KIDOZ offer several solutions:
Its stand-alone state-of-the-art Child Mode app which allows children to explore the World Wide Web and the full array of mobile and tablet devices safely. Parents may download the app for free from the Google Play Store and begin to empower their children to explore their interests independently and safely. (https://play.google.com/store/apps/details?id=com.kidoz)

There is a password-protected Parental Control Account for parents to set account parameters. Some of the features of this account are security enhancement and content customisation tools, and the tools for the addition of new content. 

KIDOZ for businesses provides kid developers and publishers an SDK/JS to integrate within their property and begin monetizing safely and easily. The kid-friendly recommendation widget creates engagement with users by offering them more  FREE videos, games, and apps to discover and enjoy. Advertisers may promote their children's content on the network and get exposed to millions of targeted kids and enjoy high conversion rates and positive brand engagement.

The system is designed as a platform for user-generated content. All content is moderated and approved by a moderation team before it is allowed. The system blocks links, scripts and any other attempts that lead to sites and content that have not been approved.

The system is internally developed around what is termed a Smart Content Engine, which filters and individualizes content for users based on certain variables, such as age, gender and languages.

KIDOZ came out of its beta testing phase in May 2009 and v1.0 is available in 30 languages: English, German, Chinese Traditional, Chinese Simplified, French, Greek, Italian, Japanese, Korean, Portuguese, Russian, Spanish, Czech, Dutch, Swedish, Turkish, Polish.
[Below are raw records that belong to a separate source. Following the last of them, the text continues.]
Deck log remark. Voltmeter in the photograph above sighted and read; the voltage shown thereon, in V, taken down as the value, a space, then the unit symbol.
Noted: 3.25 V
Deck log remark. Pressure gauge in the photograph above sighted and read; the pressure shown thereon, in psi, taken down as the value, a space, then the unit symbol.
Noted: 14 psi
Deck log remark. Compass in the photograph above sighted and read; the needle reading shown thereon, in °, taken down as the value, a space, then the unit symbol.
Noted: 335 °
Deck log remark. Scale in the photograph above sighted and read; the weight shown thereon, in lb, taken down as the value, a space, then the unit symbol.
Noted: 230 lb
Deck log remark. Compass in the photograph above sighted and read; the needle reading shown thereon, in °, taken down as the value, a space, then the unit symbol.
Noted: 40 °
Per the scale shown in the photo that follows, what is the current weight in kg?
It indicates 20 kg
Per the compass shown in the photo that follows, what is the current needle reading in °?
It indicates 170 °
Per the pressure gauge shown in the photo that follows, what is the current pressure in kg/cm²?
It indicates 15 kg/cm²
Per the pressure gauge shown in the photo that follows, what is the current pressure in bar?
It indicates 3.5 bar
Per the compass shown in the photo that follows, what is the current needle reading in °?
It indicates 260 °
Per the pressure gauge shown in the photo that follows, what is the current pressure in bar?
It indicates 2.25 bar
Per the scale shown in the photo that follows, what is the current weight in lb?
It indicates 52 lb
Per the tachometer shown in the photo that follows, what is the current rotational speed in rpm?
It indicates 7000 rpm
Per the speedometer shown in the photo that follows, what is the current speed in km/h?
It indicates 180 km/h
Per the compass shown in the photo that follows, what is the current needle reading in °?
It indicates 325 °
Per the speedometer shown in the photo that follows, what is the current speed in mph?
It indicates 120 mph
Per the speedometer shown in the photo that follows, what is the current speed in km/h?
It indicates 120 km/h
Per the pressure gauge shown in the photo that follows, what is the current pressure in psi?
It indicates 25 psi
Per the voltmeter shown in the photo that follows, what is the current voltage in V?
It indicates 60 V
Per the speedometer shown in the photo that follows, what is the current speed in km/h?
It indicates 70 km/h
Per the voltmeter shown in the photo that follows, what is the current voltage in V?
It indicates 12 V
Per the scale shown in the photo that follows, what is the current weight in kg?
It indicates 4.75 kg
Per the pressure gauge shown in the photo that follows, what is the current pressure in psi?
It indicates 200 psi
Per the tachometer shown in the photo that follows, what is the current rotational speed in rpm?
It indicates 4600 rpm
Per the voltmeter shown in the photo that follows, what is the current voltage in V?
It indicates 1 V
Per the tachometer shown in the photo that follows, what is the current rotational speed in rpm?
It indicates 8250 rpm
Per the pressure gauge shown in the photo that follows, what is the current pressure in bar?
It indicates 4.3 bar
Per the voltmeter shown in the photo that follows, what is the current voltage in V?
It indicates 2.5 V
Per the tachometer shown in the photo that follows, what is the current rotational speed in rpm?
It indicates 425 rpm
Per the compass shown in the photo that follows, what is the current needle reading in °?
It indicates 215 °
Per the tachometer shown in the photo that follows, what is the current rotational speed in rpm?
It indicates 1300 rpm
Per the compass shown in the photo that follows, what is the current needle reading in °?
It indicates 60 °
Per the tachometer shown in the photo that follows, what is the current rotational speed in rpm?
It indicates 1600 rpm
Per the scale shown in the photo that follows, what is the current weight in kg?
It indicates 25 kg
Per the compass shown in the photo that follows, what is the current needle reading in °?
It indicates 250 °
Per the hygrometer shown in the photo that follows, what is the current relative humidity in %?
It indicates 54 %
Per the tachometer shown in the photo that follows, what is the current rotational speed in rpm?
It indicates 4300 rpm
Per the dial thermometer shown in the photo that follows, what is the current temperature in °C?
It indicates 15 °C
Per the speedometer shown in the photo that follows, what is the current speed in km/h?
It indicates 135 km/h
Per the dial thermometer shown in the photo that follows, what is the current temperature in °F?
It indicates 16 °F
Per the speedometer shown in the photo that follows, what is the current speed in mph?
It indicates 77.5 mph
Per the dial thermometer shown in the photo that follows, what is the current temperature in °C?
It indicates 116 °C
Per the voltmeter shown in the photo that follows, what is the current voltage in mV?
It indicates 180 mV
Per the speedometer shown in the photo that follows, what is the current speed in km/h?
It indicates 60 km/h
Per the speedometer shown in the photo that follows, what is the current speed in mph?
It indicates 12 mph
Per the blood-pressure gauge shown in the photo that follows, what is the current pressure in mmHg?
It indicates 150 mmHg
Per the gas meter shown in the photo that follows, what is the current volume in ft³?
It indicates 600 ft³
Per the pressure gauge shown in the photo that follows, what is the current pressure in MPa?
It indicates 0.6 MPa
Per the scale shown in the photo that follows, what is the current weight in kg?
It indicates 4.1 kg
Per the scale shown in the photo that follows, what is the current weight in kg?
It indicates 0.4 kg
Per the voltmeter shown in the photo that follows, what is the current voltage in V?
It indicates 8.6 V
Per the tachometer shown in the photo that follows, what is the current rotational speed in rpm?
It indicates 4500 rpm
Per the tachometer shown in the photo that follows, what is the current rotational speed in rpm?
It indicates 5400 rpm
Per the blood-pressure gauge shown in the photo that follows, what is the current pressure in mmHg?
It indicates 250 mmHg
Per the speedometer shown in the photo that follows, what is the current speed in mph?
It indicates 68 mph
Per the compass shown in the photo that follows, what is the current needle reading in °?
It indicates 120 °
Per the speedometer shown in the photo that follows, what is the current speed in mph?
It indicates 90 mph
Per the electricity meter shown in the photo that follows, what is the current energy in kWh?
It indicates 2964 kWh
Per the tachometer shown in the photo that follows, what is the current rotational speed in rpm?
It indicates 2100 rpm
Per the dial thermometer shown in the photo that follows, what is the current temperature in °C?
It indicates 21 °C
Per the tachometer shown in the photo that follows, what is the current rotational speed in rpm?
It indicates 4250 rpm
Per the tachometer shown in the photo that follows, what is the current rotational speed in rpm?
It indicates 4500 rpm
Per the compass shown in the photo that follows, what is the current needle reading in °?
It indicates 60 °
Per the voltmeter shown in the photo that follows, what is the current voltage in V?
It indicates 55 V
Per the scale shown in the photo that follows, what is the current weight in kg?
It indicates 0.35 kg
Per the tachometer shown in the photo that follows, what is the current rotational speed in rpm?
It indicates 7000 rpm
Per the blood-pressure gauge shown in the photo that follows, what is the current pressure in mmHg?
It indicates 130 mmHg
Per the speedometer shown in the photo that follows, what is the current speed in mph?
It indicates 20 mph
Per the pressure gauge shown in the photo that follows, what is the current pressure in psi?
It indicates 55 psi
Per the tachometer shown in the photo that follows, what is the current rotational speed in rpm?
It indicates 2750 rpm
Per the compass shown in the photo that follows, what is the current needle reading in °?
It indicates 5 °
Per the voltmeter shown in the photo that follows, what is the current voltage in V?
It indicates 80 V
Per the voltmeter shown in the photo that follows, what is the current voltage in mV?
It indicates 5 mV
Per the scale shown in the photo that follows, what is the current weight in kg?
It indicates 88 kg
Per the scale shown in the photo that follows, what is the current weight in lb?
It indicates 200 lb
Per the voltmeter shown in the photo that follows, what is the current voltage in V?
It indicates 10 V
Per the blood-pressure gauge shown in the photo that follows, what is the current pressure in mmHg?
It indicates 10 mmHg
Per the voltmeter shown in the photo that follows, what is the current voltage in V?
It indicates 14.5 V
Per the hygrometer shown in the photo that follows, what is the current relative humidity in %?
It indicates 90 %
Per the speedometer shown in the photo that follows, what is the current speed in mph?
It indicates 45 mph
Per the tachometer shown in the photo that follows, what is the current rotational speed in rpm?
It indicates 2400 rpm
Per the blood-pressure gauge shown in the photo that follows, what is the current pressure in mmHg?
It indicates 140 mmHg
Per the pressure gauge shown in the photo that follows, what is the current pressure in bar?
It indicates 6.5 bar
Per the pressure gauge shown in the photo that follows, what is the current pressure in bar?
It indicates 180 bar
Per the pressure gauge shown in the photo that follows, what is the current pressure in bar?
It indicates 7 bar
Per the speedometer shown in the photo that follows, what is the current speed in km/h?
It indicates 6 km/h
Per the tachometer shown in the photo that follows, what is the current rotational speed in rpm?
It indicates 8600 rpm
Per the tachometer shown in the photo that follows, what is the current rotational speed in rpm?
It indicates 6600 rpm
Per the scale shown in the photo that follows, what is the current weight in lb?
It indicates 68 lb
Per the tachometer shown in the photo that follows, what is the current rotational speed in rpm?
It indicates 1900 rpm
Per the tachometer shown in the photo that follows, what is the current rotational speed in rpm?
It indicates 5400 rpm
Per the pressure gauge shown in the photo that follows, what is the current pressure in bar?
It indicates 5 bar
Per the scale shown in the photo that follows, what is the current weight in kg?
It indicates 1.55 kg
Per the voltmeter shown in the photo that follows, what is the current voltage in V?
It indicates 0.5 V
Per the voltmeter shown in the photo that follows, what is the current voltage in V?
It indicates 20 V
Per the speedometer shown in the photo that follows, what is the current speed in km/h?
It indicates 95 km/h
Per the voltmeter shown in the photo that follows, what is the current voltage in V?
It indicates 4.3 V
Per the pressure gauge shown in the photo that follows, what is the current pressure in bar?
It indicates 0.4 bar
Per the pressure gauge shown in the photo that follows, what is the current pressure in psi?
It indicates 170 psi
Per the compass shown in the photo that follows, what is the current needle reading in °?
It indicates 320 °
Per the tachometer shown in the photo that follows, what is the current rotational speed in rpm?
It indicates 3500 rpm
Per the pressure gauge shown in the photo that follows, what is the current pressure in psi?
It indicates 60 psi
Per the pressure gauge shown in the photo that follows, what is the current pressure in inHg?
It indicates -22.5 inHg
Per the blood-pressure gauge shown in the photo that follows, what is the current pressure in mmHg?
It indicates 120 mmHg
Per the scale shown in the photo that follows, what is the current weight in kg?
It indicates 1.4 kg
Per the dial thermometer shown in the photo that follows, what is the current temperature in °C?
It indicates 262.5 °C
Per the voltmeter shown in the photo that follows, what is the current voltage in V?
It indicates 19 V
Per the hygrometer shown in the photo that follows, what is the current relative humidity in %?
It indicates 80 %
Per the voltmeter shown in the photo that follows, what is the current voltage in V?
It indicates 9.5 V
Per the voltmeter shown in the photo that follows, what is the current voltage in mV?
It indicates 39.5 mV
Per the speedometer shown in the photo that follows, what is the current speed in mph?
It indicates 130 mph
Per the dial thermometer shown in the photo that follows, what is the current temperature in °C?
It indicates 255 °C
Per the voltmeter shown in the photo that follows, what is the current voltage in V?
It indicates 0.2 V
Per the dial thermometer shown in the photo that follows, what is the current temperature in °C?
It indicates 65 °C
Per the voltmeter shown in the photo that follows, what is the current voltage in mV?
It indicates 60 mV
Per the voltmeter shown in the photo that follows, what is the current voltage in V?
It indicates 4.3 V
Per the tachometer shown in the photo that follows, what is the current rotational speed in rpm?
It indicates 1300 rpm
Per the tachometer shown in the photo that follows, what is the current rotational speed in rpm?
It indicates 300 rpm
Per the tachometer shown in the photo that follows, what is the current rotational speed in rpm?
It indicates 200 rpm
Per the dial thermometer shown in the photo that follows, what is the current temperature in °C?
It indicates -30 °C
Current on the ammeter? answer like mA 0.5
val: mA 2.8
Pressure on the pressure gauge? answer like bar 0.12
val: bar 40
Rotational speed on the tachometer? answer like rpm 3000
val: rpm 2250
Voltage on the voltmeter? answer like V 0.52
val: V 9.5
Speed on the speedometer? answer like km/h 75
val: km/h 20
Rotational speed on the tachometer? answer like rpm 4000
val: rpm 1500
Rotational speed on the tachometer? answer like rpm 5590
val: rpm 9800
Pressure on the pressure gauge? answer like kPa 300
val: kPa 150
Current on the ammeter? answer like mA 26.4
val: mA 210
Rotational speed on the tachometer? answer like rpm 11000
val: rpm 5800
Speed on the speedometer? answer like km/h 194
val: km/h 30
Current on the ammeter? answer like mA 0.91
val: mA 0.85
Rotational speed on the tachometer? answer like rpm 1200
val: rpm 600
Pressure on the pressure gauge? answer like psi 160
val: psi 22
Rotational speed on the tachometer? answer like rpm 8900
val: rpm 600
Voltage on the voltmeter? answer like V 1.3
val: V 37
KIDOZ is available as a free download from its maker's website. The current categories are Websites, Videos and Games for children. It has been disclosed that future Freemium versions will include additional features, and that there will be a Premium model, offering certain specialized features at a small monthly fee.

Background 
The KIDOZ Kid's Web Environment Operating System is developed by KIDO'Z Ltd, an Israeli start-up based in Tel Aviv. The CEO is Gai Havkin.

Business Model 

KIDOZ currently follows the Freemium model as the application is available as a free download from the website. Future versions will include additional features, such as e-mail and instant messaging in a closed network. It has been revealed that in the next few months, KIDO’Z will launch its Premium Package that will offer additional tools, services and content.